The way he says it isn’t mean. There’s no sly, malicious triumph in his eyes. He just sounds stunned, full of puzzled sorrow.

No one else says anything, not even the teacher. The 3-year-old in the photo continues to squirm in the water and smile, as one person after another glances between her and her older self at the front of the class.

Jessie’s cheeks burn. So do her eyes. She can’t bring herself to look at anything but the floor as she mumbles about her life. In the seven years since the photo was taken, she has started playing cello. She has read hundreds of books and has gotten a pet dog, Nelson, a miniature schnauzer. She was fitted for glasses in the third grade.

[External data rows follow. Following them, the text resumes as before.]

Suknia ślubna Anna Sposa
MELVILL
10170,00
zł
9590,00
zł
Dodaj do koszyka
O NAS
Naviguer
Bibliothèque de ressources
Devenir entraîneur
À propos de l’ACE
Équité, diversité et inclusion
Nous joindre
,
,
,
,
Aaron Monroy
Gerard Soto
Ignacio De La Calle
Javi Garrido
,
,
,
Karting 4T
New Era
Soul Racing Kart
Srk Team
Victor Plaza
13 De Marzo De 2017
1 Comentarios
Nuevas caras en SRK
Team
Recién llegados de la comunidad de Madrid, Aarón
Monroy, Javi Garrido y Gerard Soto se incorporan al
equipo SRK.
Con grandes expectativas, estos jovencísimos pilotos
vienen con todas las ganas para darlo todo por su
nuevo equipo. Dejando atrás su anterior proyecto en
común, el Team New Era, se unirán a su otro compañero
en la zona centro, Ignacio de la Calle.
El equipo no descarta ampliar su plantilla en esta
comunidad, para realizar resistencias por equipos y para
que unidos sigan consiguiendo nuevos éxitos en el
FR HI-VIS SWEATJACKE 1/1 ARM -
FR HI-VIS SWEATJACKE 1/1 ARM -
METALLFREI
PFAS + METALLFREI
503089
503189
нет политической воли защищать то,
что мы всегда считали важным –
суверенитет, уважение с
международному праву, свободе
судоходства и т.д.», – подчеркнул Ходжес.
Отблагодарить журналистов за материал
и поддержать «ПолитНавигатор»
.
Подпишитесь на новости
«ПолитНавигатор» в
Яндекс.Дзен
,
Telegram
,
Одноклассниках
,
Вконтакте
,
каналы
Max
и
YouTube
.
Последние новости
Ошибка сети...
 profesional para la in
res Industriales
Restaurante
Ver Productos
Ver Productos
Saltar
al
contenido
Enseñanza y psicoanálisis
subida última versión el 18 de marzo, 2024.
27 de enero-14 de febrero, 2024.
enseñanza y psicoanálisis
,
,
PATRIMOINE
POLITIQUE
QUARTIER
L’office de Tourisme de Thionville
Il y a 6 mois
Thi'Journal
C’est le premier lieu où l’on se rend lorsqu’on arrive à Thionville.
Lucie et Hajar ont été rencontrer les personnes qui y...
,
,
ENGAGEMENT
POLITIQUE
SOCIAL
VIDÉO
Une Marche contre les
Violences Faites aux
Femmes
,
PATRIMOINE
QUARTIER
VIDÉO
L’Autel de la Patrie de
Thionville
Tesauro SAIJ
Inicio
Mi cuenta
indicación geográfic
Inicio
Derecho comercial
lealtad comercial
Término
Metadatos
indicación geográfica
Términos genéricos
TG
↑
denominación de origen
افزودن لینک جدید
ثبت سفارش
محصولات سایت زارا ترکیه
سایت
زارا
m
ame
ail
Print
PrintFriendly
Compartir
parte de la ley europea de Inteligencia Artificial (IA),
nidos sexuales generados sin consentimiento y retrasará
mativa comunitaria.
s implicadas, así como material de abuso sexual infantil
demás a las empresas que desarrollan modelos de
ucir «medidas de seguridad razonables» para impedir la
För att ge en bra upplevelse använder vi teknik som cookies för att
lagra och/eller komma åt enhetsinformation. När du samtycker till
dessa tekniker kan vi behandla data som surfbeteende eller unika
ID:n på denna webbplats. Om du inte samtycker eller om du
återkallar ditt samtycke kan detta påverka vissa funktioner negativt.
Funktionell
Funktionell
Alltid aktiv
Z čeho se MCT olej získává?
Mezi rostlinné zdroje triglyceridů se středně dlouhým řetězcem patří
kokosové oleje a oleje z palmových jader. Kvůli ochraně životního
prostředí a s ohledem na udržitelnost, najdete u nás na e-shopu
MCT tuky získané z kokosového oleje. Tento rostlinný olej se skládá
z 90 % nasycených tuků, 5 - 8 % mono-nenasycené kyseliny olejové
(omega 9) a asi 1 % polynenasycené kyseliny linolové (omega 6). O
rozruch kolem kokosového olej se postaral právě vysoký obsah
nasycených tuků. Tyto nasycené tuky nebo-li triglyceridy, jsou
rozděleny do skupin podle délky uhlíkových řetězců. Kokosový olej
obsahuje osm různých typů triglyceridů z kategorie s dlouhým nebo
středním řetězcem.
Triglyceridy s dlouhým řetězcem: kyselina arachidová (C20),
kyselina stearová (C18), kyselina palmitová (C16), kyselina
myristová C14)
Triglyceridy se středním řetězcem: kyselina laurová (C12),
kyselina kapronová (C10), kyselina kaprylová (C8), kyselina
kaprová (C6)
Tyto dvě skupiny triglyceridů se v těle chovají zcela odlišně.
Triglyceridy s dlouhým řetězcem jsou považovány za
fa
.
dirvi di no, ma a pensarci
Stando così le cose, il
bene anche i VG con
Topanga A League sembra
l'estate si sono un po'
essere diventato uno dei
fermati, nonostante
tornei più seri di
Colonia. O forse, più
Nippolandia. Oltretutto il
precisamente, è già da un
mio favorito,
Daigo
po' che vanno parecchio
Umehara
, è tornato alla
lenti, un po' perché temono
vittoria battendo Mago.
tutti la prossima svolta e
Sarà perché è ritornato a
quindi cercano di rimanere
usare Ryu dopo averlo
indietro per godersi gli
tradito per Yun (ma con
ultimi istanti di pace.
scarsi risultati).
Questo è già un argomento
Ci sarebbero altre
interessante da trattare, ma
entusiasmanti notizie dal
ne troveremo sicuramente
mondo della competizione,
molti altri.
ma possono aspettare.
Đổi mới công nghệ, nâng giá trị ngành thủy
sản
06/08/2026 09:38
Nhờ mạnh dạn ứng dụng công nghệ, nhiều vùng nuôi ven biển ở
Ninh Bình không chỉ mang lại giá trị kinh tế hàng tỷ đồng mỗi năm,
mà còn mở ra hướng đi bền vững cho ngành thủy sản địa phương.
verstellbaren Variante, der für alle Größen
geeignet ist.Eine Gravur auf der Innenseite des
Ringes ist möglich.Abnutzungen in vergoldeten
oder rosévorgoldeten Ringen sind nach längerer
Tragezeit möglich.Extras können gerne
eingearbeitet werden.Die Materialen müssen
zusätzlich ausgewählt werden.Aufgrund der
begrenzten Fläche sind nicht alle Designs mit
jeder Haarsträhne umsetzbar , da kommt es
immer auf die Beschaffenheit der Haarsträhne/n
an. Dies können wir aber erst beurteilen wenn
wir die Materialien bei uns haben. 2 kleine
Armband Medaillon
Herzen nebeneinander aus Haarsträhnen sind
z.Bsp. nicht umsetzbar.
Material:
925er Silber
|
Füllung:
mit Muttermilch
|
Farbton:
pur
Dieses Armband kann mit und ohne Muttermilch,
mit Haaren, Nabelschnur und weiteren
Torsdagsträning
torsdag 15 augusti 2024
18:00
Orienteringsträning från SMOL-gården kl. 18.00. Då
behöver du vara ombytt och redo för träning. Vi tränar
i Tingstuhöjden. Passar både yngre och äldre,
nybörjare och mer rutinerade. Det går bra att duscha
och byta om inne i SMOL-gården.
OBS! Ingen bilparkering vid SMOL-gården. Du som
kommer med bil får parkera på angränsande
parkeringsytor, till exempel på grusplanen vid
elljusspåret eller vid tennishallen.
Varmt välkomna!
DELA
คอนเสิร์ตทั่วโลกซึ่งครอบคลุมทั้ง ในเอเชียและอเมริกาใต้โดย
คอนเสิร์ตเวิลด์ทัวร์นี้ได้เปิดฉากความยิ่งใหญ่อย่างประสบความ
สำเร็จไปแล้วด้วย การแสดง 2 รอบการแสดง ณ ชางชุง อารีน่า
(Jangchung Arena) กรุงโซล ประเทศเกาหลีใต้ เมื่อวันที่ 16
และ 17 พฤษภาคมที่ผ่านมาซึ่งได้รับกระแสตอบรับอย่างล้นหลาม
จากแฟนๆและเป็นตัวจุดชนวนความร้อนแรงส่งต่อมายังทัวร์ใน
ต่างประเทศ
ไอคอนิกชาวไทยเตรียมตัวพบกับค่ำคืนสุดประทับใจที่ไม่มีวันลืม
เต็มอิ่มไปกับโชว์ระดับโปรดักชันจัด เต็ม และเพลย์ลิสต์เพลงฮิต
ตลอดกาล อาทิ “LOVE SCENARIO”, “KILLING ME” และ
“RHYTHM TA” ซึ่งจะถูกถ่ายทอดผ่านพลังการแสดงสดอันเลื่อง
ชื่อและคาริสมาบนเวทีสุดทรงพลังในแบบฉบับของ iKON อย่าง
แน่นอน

When she has shared everything she is required to share of herself, Jessie returns to her desk, where someone has tossed her photo on the chair. As another student stumps to the front of the room, Jessie folds the photo in two and tucks it into the front pocket of her yellow dress. She stares at her legs, encased in purple tights, and at her body, swelling and bulging under a bulky yellow dress. She looks monstrously swollen, every part of her bloated and disfigured. What has she become? What is she becoming?

On the bus ride home, alone at the front, she doesn’t look out the window for fear of seeing her face in the glass.